There have been additional project benefits. Because asset data and a geographic perspective are embedded in the ERP environment, GIS services can run in the background to enhance customer support procedures and improve the customer experience.
Historic consumption data—essential for modeling, performing geographic analysis of consumption patterns, tracing water losses in combination with SCADA data, or identifying customers affected by a network failure—is now easily available to hydraulic engineers. This functionality has eliminated ad hoc exports and imports of data between systems and reduced staff time by an average of two hours per week.
EYATH customers are also benefiting from this systems integration. Customer claims triggered in the ERP environment, such as applications for a new connection, are linked to the physical asset (connection line) via the interconnected systems, allowing the recording of the full life cycle of the request (e.g., application for a new connection, construction of the connection line, and future asset management of the connection line).
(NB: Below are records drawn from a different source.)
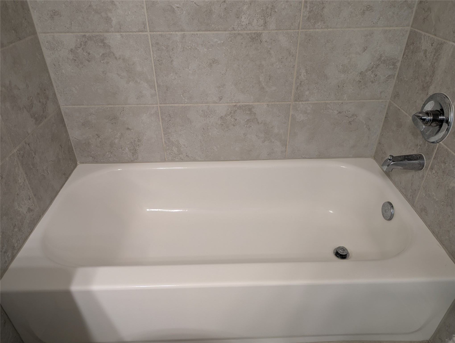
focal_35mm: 24
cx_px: 228
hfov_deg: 71.5
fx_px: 316
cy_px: 172
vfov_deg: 56.9
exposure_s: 1/24
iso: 100
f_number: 1.85
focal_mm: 6.81
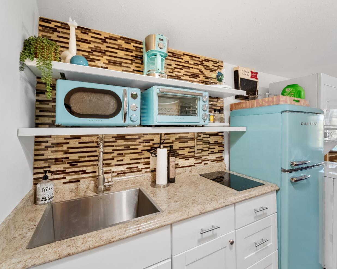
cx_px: 191
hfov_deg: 92.6
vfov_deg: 80.4
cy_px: 135
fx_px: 160
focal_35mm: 16
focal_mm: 14
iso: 10000
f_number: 11
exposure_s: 1/20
Conversely, a customer request to fix a network failure is triggered in the call center environment, which is linked to the ERP system. The request is connected to asset management procedures, which are linked via GIS with the physical asset. This ensures the full life cycle of the request is recorded. This improved process has reduced the amount of time to complete customer requests. On average, the customer service department is saving one working hour per day.
In addition to the benefits already realized, the processes and capabilities that the project has added to EYATH’s working environment will be utilized by upcoming projects and technologies, such as streamlining the workflows needed to replace traditional water meters with smart meters. The project also provides the foundation for digital twin creation by providing EYATH with accurate and robust asset data.
“By aligning the location of water meters with customer data, we have minimized cases of unfound or misplaced meter location for meter indication reading, meter replacement, or meter installation, minimizing significantly office workload on a daily basis,” said Lefkas Aspasios, the head of the Meter Reading Office.
Through the project, GIS has provided the business framework for better services and optimization of procedures, minimizing the cost and response time for asset management, and improving the customer care experience.